### Udostępniony fragment:
# # # #

W Afryce jest wiele państw ale proszę podać tylko trzy, w których praworządność i prawa człowieka w europejskim rozumieniu są przestrzegane.
Co do wspomnianej Kenii, na stronie Amnesty International można przeczytać co organizacja ta zarzuca kenijskim władzom. Cytuję:
„- Torturowanie oraz inne przypadki nieodpowiedniego traktowania więźniów, nie wyłączając stosowania przemocy fizycznej;
– Przetrzymywanie podejrzanych w kryjówkach bez przedstawienia zarzutów i bez możliwości skontaktowania się z prawnikiem lub krewnymi;
– Przetrzymywanie więźniów w poniżających i niehigienicznych warunkach, bez opieki medycznej;
– Nękanie członków rodziny oraz bezpodstawne aresztowanie krewnych w celu przymuszenia podejrzanych do dobrowolnego poddania się;
– Aresztowanie osób oraz przeprowadzanie rewizji posiadłości przez policję bez uprzedniego przedstawienia nakazu.”

# # # #

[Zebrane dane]
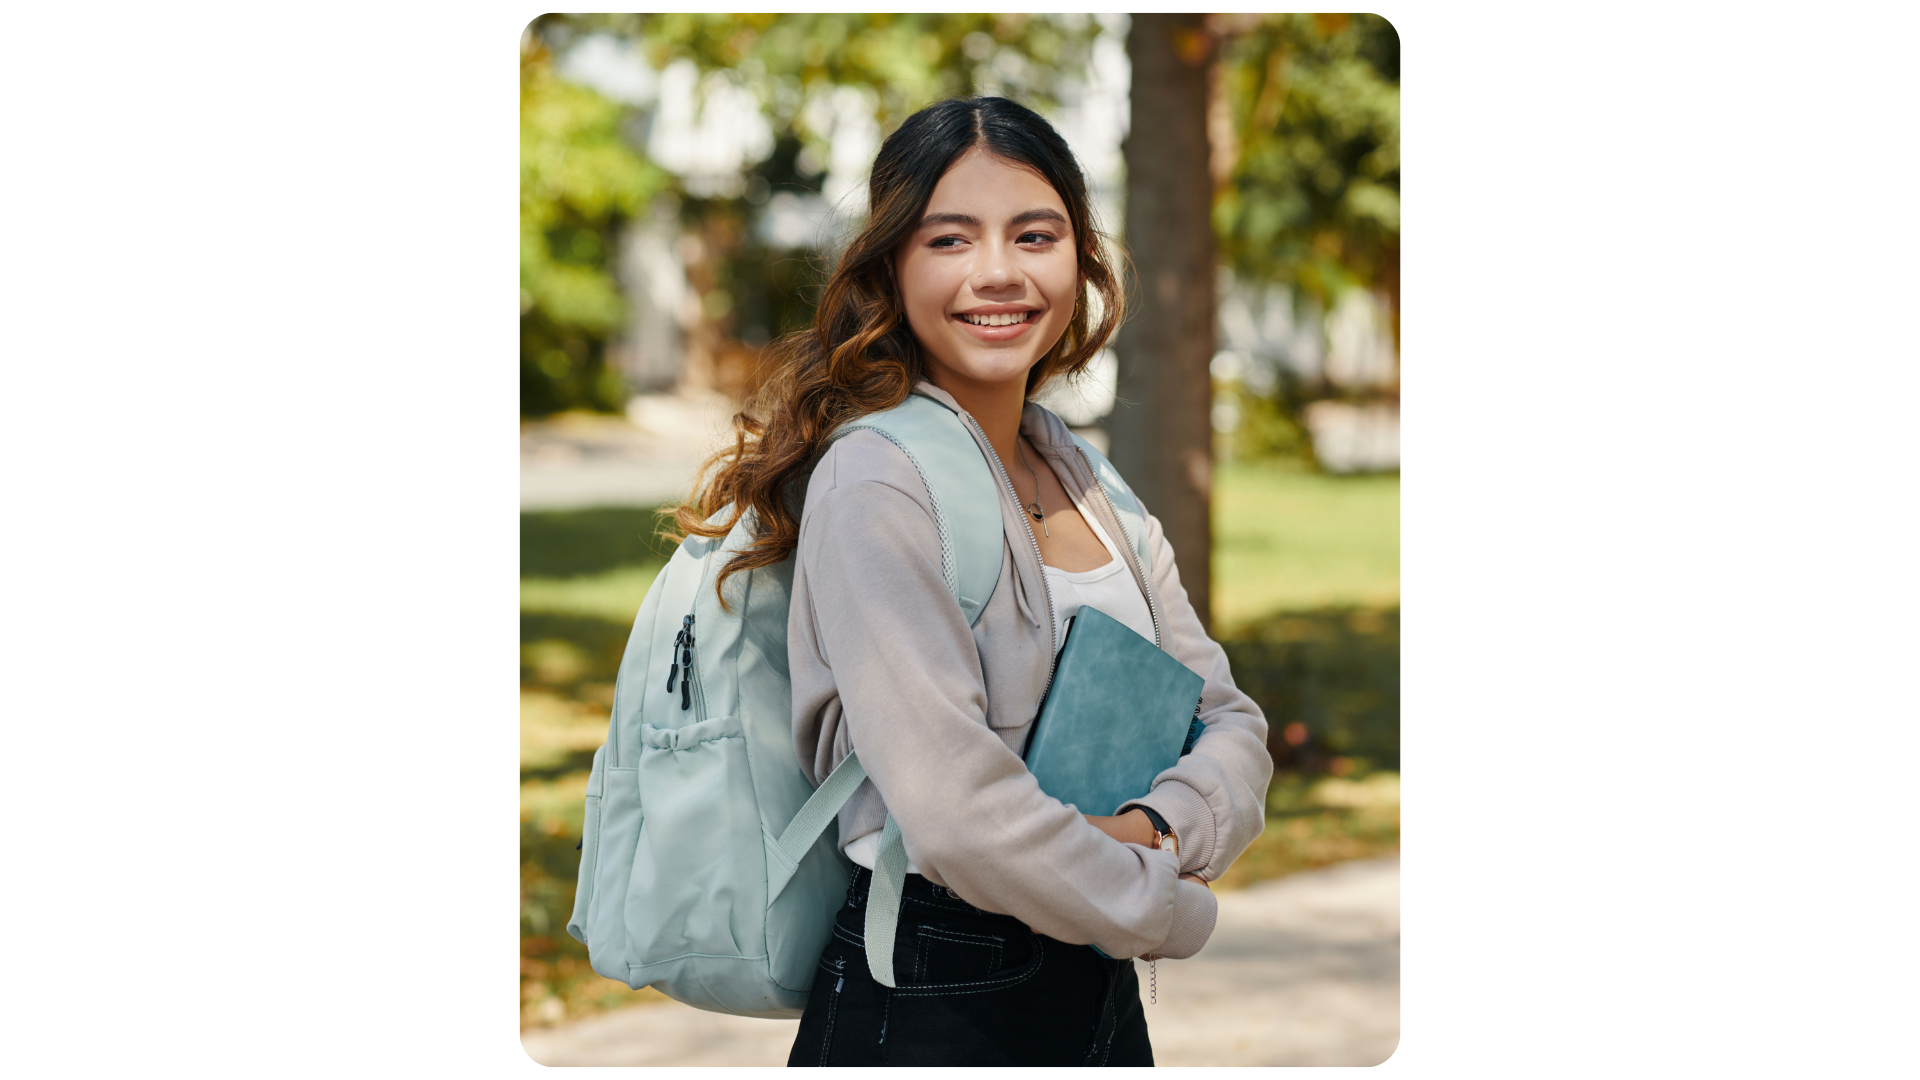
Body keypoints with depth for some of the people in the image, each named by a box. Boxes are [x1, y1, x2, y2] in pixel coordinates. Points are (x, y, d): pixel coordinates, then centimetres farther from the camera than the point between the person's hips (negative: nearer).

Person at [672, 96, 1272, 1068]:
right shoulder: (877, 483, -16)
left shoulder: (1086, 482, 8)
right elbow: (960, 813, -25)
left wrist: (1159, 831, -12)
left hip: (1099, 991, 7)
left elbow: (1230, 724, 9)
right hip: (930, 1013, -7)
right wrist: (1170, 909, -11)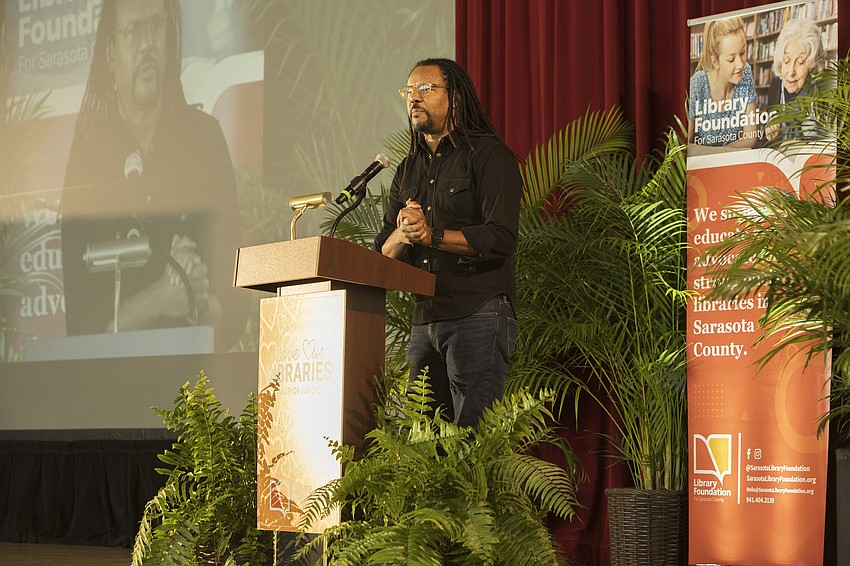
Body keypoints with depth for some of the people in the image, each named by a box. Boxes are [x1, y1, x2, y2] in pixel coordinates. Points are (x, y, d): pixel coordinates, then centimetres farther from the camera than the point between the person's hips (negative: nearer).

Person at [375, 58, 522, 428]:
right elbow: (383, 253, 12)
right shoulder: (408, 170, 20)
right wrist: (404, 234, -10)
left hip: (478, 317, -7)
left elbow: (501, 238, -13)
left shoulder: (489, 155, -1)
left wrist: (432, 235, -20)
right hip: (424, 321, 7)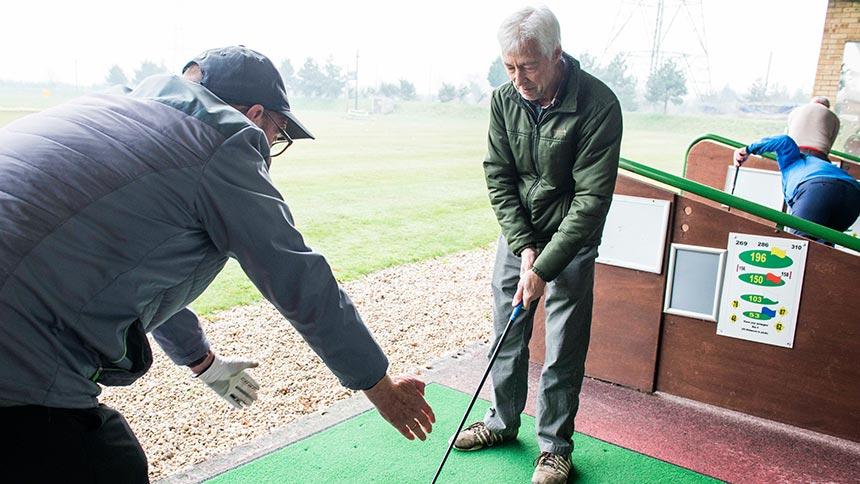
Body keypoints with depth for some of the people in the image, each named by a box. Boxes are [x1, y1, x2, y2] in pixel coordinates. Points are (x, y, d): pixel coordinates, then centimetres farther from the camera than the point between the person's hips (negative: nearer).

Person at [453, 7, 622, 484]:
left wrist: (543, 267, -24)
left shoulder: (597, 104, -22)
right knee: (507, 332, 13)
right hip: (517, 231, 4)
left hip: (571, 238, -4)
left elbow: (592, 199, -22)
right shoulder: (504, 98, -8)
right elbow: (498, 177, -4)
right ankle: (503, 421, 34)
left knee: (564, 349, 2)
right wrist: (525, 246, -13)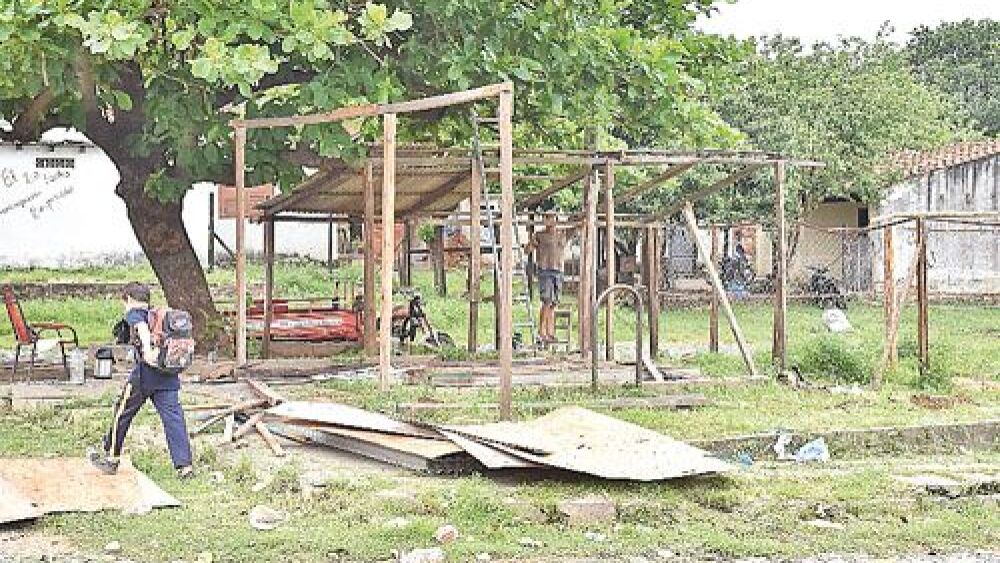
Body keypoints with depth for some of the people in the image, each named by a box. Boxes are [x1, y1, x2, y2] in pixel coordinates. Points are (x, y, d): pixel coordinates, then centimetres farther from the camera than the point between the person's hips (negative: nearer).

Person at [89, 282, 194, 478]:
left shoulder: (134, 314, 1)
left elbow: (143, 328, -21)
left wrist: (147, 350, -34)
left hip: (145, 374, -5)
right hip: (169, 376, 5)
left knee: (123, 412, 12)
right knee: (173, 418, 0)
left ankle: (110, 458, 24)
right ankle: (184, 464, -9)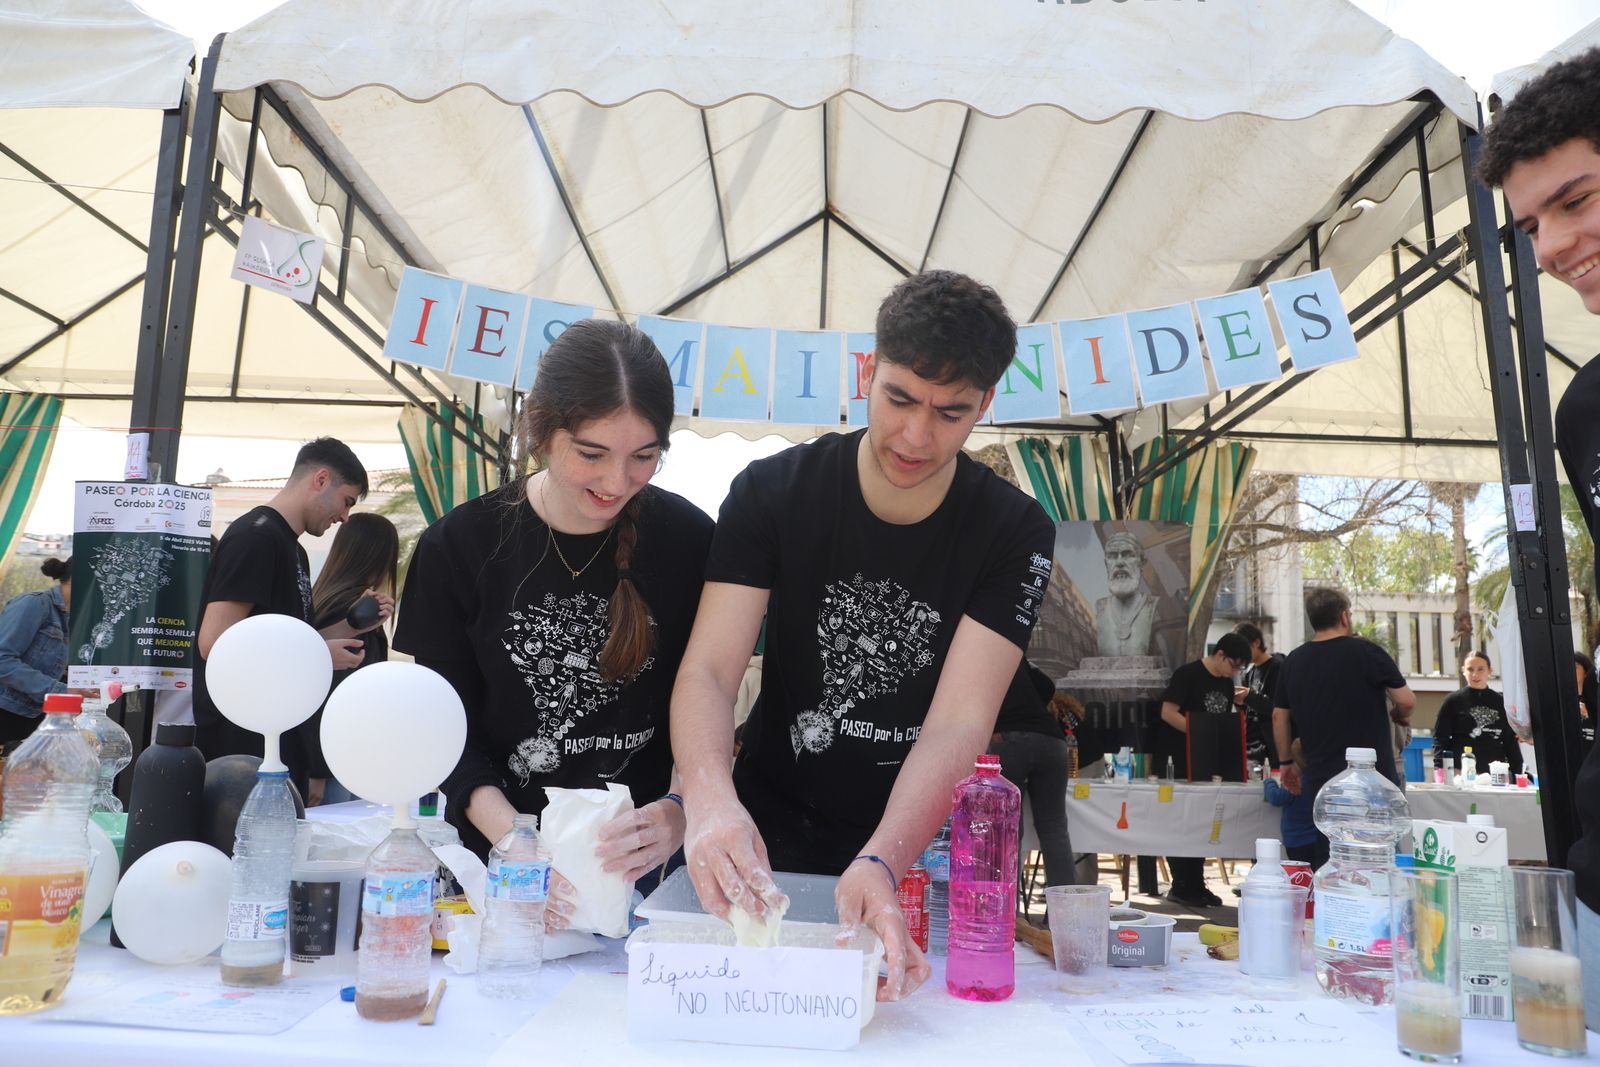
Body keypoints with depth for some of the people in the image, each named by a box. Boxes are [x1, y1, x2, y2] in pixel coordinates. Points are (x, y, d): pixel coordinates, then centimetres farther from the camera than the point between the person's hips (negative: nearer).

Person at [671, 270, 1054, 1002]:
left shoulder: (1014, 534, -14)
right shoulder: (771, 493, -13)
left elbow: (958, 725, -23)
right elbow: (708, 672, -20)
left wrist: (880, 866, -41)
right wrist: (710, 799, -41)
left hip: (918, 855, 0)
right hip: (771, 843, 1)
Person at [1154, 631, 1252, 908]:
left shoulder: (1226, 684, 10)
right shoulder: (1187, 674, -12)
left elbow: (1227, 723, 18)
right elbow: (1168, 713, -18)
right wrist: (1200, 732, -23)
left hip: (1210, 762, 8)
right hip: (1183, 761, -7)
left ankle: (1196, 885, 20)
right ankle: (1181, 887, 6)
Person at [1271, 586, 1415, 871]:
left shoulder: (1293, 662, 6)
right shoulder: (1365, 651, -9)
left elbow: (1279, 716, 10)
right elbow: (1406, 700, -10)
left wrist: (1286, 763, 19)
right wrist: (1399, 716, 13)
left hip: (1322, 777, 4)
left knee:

# # # #

### Do zrobienia:
[A] Na stronie jakiej organizacji, według tekstu o Kenii, można przeczytać zarzuty wobec kenijskich władz?
[B] Wznów tekst o zarzutach wobec kenijskich władz, zaczynając zaraz po jego ostatnim zdaniu.

### Odpowiedzi do zadań:
[A] Na stronie Amnesty International.

[B]
Oraz że:
„Amnesty International wzywa władze Kenii do zadbania o poszanowanie praw aresztantów wynikających z międzynarodowych praw i standardów.”
A ja osobiście wzywam Panią do zaprzestania działalności zmierzającej do kompromitacji środowisk lewicowych.
Najlepiej niech Pani zamieszka w Afryce i osobiście pokosztuje tamtejszych standardów.
100/100 nikt już chyba nie ma wątpliwości po co istnieje Strajk.eu.
W Afryce? Z takimi barwami?
a niby dlaczego w Afryce miałyby obowiązywać jakieś europejskie standardy? oczekujesz, że przywrócą niewolnictwo? ;) kolejny „Europejczyk” nie znający historii
@Barbarus
Oczywiście w Afryce nie muszą obowiązywać europejskie standardy.
Ale zwróć uwagę że artykuł, pod którym zamieszczamy nasze komentarze wyraża oburzenie z powodu użycia zwrotu „afrykańskie” standardy.
A one są jakie są.
Skoro jednak zarzucasz mi nieznajomość historii to zwrócę Twoją uwagę na fakt że niewolnictwo nie jest wyłącznym pomysłem Europejczyków. W procederze handlu niewolnikami biali udział głównie Arabowie a na etapie „pozyskiwania” inni Afrykańczycy.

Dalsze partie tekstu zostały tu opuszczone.